***** Stored data *****

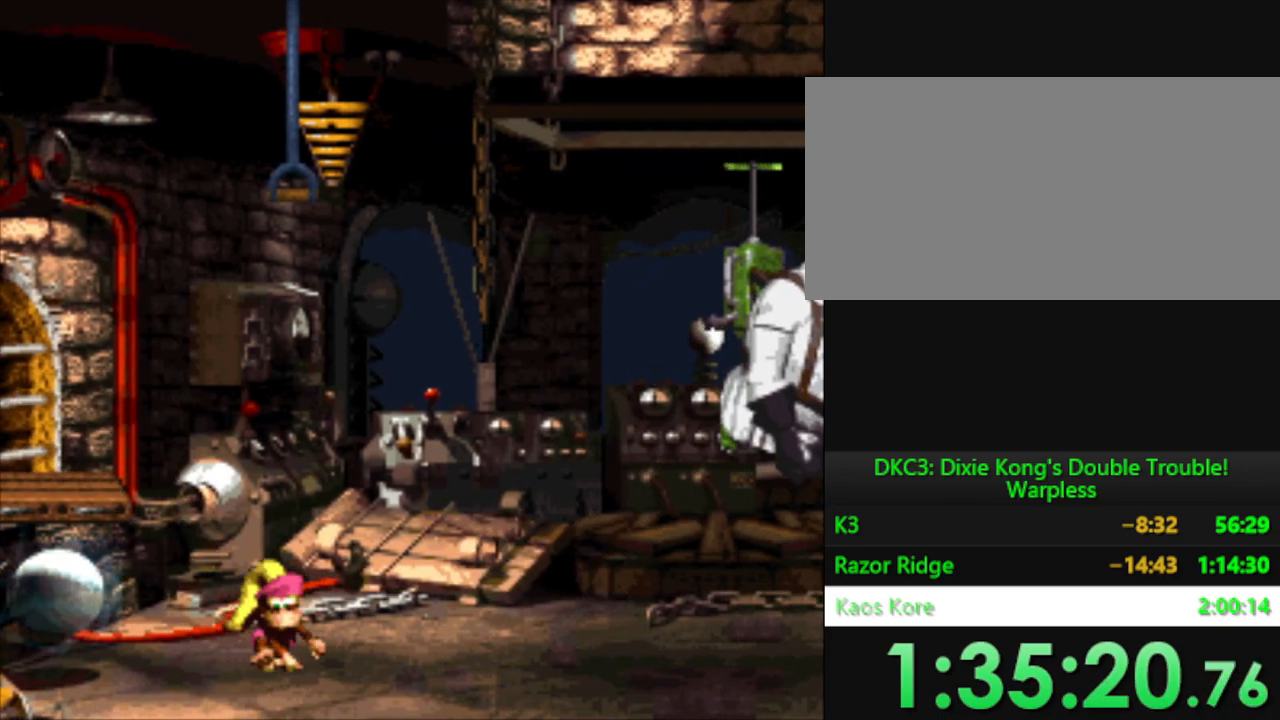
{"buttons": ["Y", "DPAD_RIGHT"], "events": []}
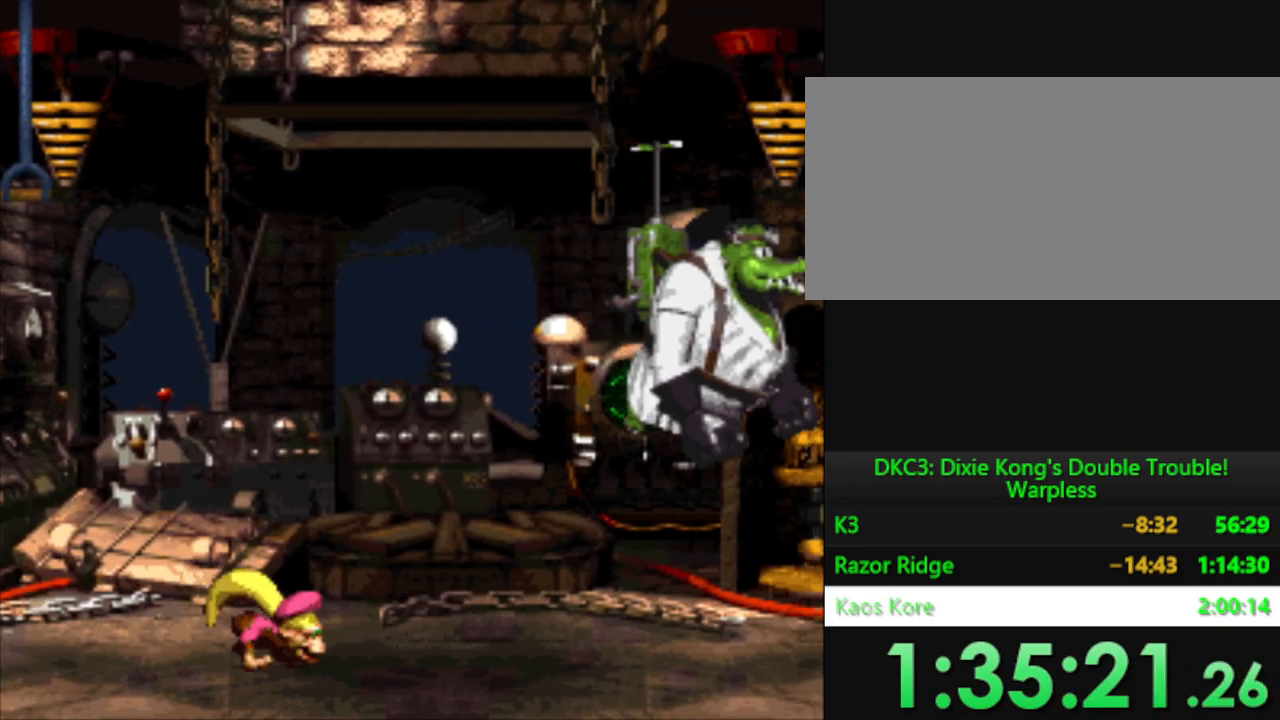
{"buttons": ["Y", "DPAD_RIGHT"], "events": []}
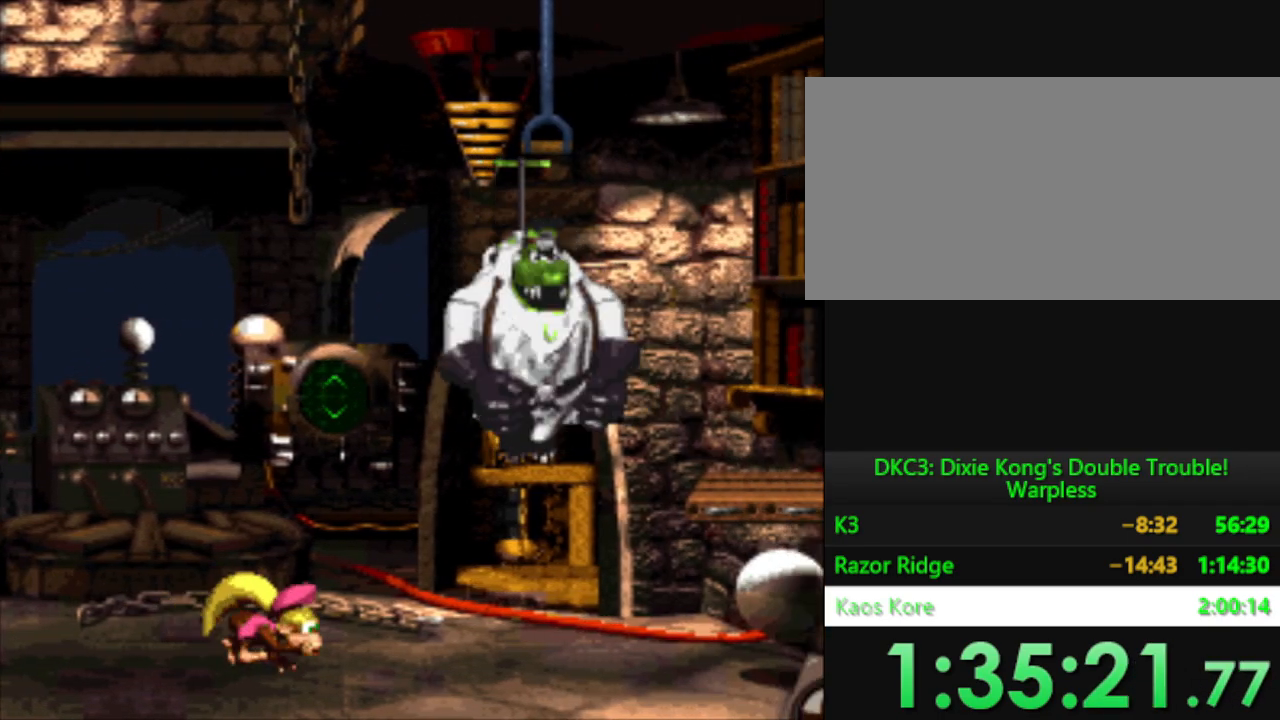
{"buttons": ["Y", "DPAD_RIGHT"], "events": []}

*****

## Work instructions
Pictures aside, repeat every line of the data above exactly.

## Reply
{"buttons": ["Y", "DPAD_RIGHT"], "events": []}
{"buttons": ["Y", "DPAD_RIGHT"], "events": []}
{"buttons": ["Y", "DPAD_RIGHT"], "events": []}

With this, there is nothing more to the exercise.